(Stored data entries)

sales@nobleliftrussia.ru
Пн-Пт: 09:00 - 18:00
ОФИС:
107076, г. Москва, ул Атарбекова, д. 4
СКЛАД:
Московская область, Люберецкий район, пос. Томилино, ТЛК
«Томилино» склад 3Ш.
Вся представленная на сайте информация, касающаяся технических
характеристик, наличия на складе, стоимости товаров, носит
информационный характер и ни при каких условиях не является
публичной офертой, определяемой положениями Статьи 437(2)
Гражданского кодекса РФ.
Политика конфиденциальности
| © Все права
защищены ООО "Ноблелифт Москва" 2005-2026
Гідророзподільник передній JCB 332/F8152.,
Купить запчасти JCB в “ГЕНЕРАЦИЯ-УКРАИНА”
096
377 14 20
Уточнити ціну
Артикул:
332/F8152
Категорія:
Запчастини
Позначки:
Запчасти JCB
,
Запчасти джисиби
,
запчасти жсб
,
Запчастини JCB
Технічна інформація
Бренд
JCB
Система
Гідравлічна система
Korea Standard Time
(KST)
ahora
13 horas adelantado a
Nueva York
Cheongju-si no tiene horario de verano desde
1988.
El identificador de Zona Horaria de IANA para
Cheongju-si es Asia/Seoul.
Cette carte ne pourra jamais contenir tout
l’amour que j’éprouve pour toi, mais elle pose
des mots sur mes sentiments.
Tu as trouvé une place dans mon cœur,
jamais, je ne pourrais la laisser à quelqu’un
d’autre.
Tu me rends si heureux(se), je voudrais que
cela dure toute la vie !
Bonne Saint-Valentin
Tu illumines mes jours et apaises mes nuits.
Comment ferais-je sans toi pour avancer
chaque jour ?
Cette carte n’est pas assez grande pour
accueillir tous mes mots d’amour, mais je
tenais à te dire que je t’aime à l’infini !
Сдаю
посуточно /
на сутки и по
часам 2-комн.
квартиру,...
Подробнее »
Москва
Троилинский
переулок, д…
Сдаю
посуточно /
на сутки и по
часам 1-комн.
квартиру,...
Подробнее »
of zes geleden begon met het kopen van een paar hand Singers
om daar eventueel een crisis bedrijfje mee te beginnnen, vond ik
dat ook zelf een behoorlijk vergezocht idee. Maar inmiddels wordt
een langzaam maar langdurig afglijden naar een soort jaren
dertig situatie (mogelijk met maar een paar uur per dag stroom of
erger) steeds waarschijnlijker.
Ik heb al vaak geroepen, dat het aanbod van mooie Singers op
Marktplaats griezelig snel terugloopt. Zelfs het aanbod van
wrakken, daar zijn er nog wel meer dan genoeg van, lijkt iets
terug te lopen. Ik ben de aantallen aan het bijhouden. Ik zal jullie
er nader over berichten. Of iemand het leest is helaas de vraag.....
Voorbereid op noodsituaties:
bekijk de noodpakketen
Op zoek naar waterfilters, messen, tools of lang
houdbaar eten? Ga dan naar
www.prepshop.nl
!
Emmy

▸ **Instructions to follow**:
Reproduce every line of the records above verbatim, from the first record through the last.

▸ **Response to the exercise**:
sales@nobleliftrussia.ru
Пн-Пт: 09:00 - 18:00
ОФИС:
107076, г. Москва, ул Атарбекова, д. 4
СКЛАД:
Московская область, Люберецкий район, пос. Томилино, ТЛК
«Томилино» склад 3Ш.
Вся представленная на сайте информация, касающаяся технических
характеристик, наличия на складе, стоимости товаров, носит
информационный характер и ни при каких условиях не является
публичной офертой, определяемой положениями Статьи 437(2)
Гражданского кодекса РФ.
Политика конфиденциальности
| © Все права
защищены ООО "Ноблелифт Москва" 2005-2026
Гідророзподільник передній JCB 332/F8152.,
Купить запчасти JCB в “ГЕНЕРАЦИЯ-УКРАИНА”
096
377 14 20
Уточнити ціну
Артикул:
332/F8152
Категорія:
Запчастини
Позначки:
Запчасти JCB
,
Запчасти джисиби
,
запчасти жсб
,
Запчастини JCB
Технічна інформація
Бренд
JCB
Система
Гідравлічна система
Korea Standard Time
(KST)
ahora
13 horas adelantado a
Nueva York
Cheongju-si no tiene horario de verano desde
1988.
El identificador de Zona Horaria de IANA para
Cheongju-si es Asia/Seoul.
Cette carte ne pourra jamais contenir tout
l’amour que j’éprouve pour toi, mais elle pose
des mots sur mes sentiments.
Tu as trouvé une place dans mon cœur,
jamais, je ne pourrais la laisser à quelqu’un
d’autre.
Tu me rends si heureux(se), je voudrais que
cela dure toute la vie !
Bonne Saint-Valentin
Tu illumines mes jours et apaises mes nuits.
Comment ferais-je sans toi pour avancer
chaque jour ?
Cette carte n’est pas assez grande pour
accueillir tous mes mots d’amour, mais je
tenais à te dire que je t’aime à l’infini !
Сдаю
посуточно /
на сутки и по
часам 2-комн.
квартиру,...
Подробнее »
Москва
Троилинский
переулок, д…
Сдаю
посуточно /
на сутки и по
часам 1-комн.
квартиру,...
Подробнее »
of zes geleden begon met het kopen van een paar hand Singers
om daar eventueel een crisis bedrijfje mee te beginnnen, vond ik
dat ook zelf een behoorlijk vergezocht idee. Maar inmiddels wordt
een langzaam maar langdurig afglijden naar een soort jaren
dertig situatie (mogelijk met maar een paar uur per dag stroom of
erger) steeds waarschijnlijker.
Ik heb al vaak geroepen, dat het aanbod van mooie Singers op
Marktplaats griezelig snel terugloopt. Zelfs het aanbod van
wrakken, daar zijn er nog wel meer dan genoeg van, lijkt iets
terug te lopen. Ik ben de aantallen aan het bijhouden. Ik zal jullie
er nader over berichten. Of iemand het leest is helaas de vraag.....
Voorbereid op noodsituaties:
bekijk de noodpakketen
Op zoek naar waterfilters, messen, tools of lang
houdbaar eten? Ga dan naar
www.prepshop.nl
!
Emmy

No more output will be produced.